L’atelier réunit environ soixante-dix participants venus de plusieurs ministères et autres institutions publiques. Pendant quatre jours, ils vont échanger leurs expériences et pratiques dans la gestion des sociétés coopératives. Il s’agira, en effet, d’appréhender le cadre légal pour la constitution et le fonctionnement des sociétés coopératives dans l’espace de l’Organisation pour l’harmonisation en Afrique du droit des affaires (Ohada).

L’objectif étant de promouvoir le développement des sociétés coopératives agricoles, à travers le renforcement des capacités des acteurs de l’entreprenariat coopératif, en vue d’une meilleure appropriation de l’Acte uniforme lié au droit des sociétés coopératives.

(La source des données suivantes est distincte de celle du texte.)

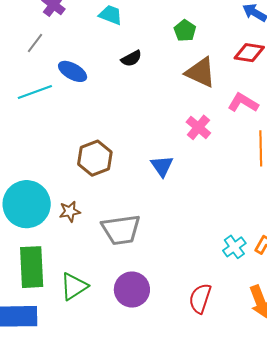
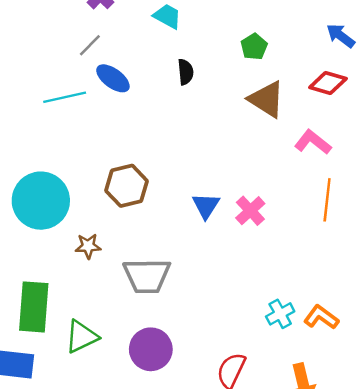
gray line: (35, 43) -> (90, 45), moved
black semicircle: (131, 58) -> (186, 72), turned -75
pink cross: (198, 127) -> (250, 211), moved
cyan circle: (27, 204) -> (41, 201), moved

Ouvrant les travaux, le ministre de tutelle a invité les participants à bien assimiler les enseignements dispensés pour une meilleure productivité du secteur coopératif.




« L’atelier qui s’ouvre ce jour concerne les acteurs regroupés en associations, groupements coopératifs et sociétés coopératives, ainsi que les partenaires financiers, de la santé, de l’habitat, du commerce et de l’artisanat. Il s’agit de lancer les bases d’un vaste mouvement de l’entrepreneuriat coopératif et établir les passerelles d’une coopération articulée entre différents secteurs », a indiqué Henri Djombo.

Pour sa part, le directeur général de l’Ecole régionale supérieure de la magistrature a souligné que les acteurs congolais doivent s’investir pour mieux maitriser les outils.

 « Le Congo est en train de travailler sur cette dernière étape fondamentale dans la politique de mise en place d’un système. C’est faire en sorte que les actions existent et soient conformes aux cadres. Pour cela, les acteurs doivent maitriser les outils », conclut le professeur Mayala Ndiaye.